• MATERIAL FOR THE TASK:
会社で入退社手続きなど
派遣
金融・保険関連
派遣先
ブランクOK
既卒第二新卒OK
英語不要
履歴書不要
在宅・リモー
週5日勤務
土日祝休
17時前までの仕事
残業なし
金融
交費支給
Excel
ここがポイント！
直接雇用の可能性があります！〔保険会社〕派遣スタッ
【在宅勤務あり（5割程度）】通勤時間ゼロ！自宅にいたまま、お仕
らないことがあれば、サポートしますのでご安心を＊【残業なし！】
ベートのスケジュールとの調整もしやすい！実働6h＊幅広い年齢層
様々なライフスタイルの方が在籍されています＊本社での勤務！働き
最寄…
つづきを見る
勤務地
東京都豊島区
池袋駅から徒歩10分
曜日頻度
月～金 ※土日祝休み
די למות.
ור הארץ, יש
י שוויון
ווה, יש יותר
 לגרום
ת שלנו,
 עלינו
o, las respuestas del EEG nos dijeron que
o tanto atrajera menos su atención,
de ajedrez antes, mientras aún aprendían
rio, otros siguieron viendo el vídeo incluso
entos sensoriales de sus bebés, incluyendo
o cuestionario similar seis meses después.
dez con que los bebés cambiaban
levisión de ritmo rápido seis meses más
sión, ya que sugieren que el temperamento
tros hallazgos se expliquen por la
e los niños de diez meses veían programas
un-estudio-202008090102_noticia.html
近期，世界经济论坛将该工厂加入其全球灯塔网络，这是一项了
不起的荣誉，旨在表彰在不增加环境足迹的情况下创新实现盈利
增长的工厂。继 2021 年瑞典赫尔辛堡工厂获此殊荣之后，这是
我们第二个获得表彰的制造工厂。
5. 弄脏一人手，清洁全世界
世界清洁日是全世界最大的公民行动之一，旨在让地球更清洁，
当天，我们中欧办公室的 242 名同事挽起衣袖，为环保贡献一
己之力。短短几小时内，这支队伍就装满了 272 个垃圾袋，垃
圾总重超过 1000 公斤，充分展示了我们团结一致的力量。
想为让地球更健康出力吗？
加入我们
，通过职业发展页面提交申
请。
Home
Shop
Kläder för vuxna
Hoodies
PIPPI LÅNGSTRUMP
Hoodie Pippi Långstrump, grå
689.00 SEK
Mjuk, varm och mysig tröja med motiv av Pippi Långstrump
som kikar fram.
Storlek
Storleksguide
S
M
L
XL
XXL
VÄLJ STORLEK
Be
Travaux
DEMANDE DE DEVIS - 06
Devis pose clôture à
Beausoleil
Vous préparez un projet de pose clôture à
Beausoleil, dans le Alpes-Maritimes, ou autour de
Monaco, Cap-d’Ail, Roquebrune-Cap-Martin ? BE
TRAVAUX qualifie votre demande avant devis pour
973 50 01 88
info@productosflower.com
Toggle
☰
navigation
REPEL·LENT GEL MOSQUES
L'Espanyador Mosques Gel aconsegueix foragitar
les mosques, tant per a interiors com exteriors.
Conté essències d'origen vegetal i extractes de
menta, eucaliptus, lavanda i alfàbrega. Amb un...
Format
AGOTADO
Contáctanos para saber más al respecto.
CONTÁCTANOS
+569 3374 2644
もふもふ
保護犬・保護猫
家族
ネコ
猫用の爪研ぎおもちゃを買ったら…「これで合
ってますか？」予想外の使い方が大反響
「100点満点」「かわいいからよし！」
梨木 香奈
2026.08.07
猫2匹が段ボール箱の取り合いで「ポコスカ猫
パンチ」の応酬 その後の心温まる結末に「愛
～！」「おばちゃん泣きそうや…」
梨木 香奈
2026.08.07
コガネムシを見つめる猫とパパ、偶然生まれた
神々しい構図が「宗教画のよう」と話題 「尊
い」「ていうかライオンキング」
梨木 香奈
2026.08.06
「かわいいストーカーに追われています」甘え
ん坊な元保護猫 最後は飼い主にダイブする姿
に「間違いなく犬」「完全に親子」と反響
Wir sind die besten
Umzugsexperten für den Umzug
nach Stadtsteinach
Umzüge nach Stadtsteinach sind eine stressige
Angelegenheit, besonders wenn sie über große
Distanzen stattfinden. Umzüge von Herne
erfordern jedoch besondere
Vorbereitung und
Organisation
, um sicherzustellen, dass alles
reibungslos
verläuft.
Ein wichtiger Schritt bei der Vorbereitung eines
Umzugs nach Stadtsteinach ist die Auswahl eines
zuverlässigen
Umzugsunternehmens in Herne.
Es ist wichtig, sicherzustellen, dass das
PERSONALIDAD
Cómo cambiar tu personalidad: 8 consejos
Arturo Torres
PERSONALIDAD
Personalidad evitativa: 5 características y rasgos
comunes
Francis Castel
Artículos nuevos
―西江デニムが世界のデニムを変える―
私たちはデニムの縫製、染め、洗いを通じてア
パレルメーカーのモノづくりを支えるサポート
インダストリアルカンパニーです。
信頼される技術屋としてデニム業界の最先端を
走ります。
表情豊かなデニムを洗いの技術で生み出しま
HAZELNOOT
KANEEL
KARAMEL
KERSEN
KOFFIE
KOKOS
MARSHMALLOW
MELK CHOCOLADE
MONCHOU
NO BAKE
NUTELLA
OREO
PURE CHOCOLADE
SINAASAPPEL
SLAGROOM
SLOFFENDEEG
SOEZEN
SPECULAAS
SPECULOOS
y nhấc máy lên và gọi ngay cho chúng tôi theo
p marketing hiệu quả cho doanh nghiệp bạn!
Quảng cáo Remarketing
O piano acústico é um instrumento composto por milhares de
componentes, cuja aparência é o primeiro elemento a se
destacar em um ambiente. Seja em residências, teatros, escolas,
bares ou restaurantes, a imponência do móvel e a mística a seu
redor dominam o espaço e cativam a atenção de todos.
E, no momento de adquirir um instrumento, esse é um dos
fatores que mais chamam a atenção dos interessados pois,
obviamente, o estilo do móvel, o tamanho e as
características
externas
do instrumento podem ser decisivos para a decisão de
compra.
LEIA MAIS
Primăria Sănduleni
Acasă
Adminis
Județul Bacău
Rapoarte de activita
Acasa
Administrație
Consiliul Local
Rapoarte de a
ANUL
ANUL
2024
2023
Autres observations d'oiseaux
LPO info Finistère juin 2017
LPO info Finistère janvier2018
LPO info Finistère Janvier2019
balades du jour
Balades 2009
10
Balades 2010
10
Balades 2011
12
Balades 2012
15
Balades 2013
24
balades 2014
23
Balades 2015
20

• INSTRUCTION:
Could you pull out every one of the lines above and reproduce them word for word, in the same order, changing nothing?

• YOUR RESPONSE:
会社で入退社手続きなど
派遣
金融・保険関連
派遣先
ブランクOK
既卒第二新卒OK
英語不要
履歴書不要
在宅・リモー
週5日勤務
土日祝休
17時前までの仕事
残業なし
金融
交費支給
Excel
ここがポイント！
直接雇用の可能性があります！〔保険会社〕派遣スタッ
【在宅勤務あり（5割程度）】通勤時間ゼロ！自宅にいたまま、お仕
らないことがあれば、サポートしますのでご安心を＊【残業なし！】
ベートのスケジュールとの調整もしやすい！実働6h＊幅広い年齢層
様々なライフスタイルの方が在籍されています＊本社での勤務！働き
最寄…
つづきを見る
勤務地
東京都豊島区
池袋駅から徒歩10分
曜日頻度
月～金 ※土日祝休み
די למות.
ור הארץ, יש
י שוויון
ווה, יש יותר
 לגרום
ת שלנו,
 עלינו
o, las respuestas del EEG nos dijeron que
o tanto atrajera menos su atención,
de ajedrez antes, mientras aún aprendían
rio, otros siguieron viendo el vídeo incluso
entos sensoriales de sus bebés, incluyendo
o cuestionario similar seis meses después.
dez con que los bebés cambiaban
levisión de ritmo rápido seis meses más
sión, ya que sugieren que el temperamento
tros hallazgos se expliquen por la
e los niños de diez meses veían programas
un-estudio-202008090102_noticia.html
近期，世界经济论坛将该工厂加入其全球灯塔网络，这是一项了
不起的荣誉，旨在表彰在不增加环境足迹的情况下创新实现盈利
增长的工厂。继 2021 年瑞典赫尔辛堡工厂获此殊荣之后，这是
我们第二个获得表彰的制造工厂。
5. 弄脏一人手，清洁全世界
世界清洁日是全世界最大的公民行动之一，旨在让地球更清洁，
当天，我们中欧办公室的 242 名同事挽起衣袖，为环保贡献一
己之力。短短几小时内，这支队伍就装满了 272 个垃圾袋，垃
圾总重超过 1000 公斤，充分展示了我们团结一致的力量。
想为让地球更健康出力吗？
加入我们
，通过职业发展页面提交申
请。
Home
Shop
Kläder för vuxna
Hoodies
PIPPI LÅNGSTRUMP
Hoodie Pippi Långstrump, grå
689.00 SEK
Mjuk, varm och mysig tröja med motiv av Pippi Långstrump
som kikar fram.
Storlek
Storleksguide
S
M
L
XL
XXL
VÄLJ STORLEK
Be
Travaux
DEMANDE DE DEVIS - 06
Devis pose clôture à
Beausoleil
Vous préparez un projet de pose clôture à
Beausoleil, dans le Alpes-Maritimes, ou autour de
Monaco, Cap-d’Ail, Roquebrune-Cap-Martin ? BE
TRAVAUX qualifie votre demande avant devis pour
973 50 01 88
info@productosflower.com
Toggle
☰
navigation
REPEL·LENT GEL MOSQUES
L'Espanyador Mosques Gel aconsegueix foragitar
les mosques, tant per a interiors com exteriors.
Conté essències d'origen vegetal i extractes de
menta, eucaliptus, lavanda i alfàbrega. Amb un...
Format
AGOTADO
Contáctanos para saber más al respecto.
CONTÁCTANOS
+569 3374 2644
もふもふ
保護犬・保護猫
家族
ネコ
猫用の爪研ぎおもちゃを買ったら…「これで合
ってますか？」予想外の使い方が大反響
「100点満点」「かわいいからよし！」
梨木 香奈
2026.08.07
猫2匹が段ボール箱の取り合いで「ポコスカ猫
パンチ」の応酬 その後の心温まる結末に「愛
～！」「おばちゃん泣きそうや…」
梨木 香奈
2026.08.07
コガネムシを見つめる猫とパパ、偶然生まれた
神々しい構図が「宗教画のよう」と話題 「尊
い」「ていうかライオンキング」
梨木 香奈
2026.08.06
「かわいいストーカーに追われています」甘え
ん坊な元保護猫 最後は飼い主にダイブする姿
に「間違いなく犬」「完全に親子」と反響
Wir sind die besten
Umzugsexperten für den Umzug
nach Stadtsteinach
Umzüge nach Stadtsteinach sind eine stressige
Angelegenheit, besonders wenn sie über große
Distanzen stattfinden. Umzüge von Herne
erfordern jedoch besondere
Vorbereitung und
Organisation
, um sicherzustellen, dass alles
reibungslos
verläuft.
Ein wichtiger Schritt bei der Vorbereitung eines
Umzugs nach Stadtsteinach ist die Auswahl eines
zuverlässigen
Umzugsunternehmens in Herne.
Es ist wichtig, sicherzustellen, dass das
PERSONALIDAD
Cómo cambiar tu personalidad: 8 consejos
Arturo Torres
PERSONALIDAD
Personalidad evitativa: 5 características y rasgos
comunes
Francis Castel
Artículos nuevos
―西江デニムが世界のデニムを変える―
私たちはデニムの縫製、染め、洗いを通じてア
パレルメーカーのモノづくりを支えるサポート
インダストリアルカンパニーです。
信頼される技術屋としてデニム業界の最先端を
走ります。
表情豊かなデニムを洗いの技術で生み出しま
HAZELNOOT
KANEEL
KARAMEL
KERSEN
KOFFIE
KOKOS
MARSHMALLOW
MELK CHOCOLADE
MONCHOU
NO BAKE
NUTELLA
OREO
PURE CHOCOLADE
SINAASAPPEL
SLAGROOM
SLOFFENDEEG
SOEZEN
SPECULAAS
SPECULOOS
y nhấc máy lên và gọi ngay cho chúng tôi theo
p marketing hiệu quả cho doanh nghiệp bạn!
Quảng cáo Remarketing
O piano acústico é um instrumento composto por milhares de
componentes, cuja aparência é o primeiro elemento a se
destacar em um ambiente. Seja em residências, teatros, escolas,
bares ou restaurantes, a imponência do móvel e a mística a seu
redor dominam o espaço e cativam a atenção de todos.
E, no momento de adquirir um instrumento, esse é um dos
fatores que mais chamam a atenção dos interessados pois,
obviamente, o estilo do móvel, o tamanho e as
características
externas
do instrumento podem ser decisivos para a decisão de
compra.
LEIA MAIS
Primăria Sănduleni
Acasă
Adminis
Județul Bacău
Rapoarte de activita
Acasa
Administrație
Consiliul Local
Rapoarte de a
ANUL
ANUL
2024
2023
Autres observations d'oiseaux
LPO info Finistère juin 2017
LPO info Finistère janvier2018
LPO info Finistère Janvier2019
balades du jour
Balades 2009
10
Balades 2010
10
Balades 2011
12
Balades 2012
15
Balades 2013
24
balades 2014
23
Balades 2015
20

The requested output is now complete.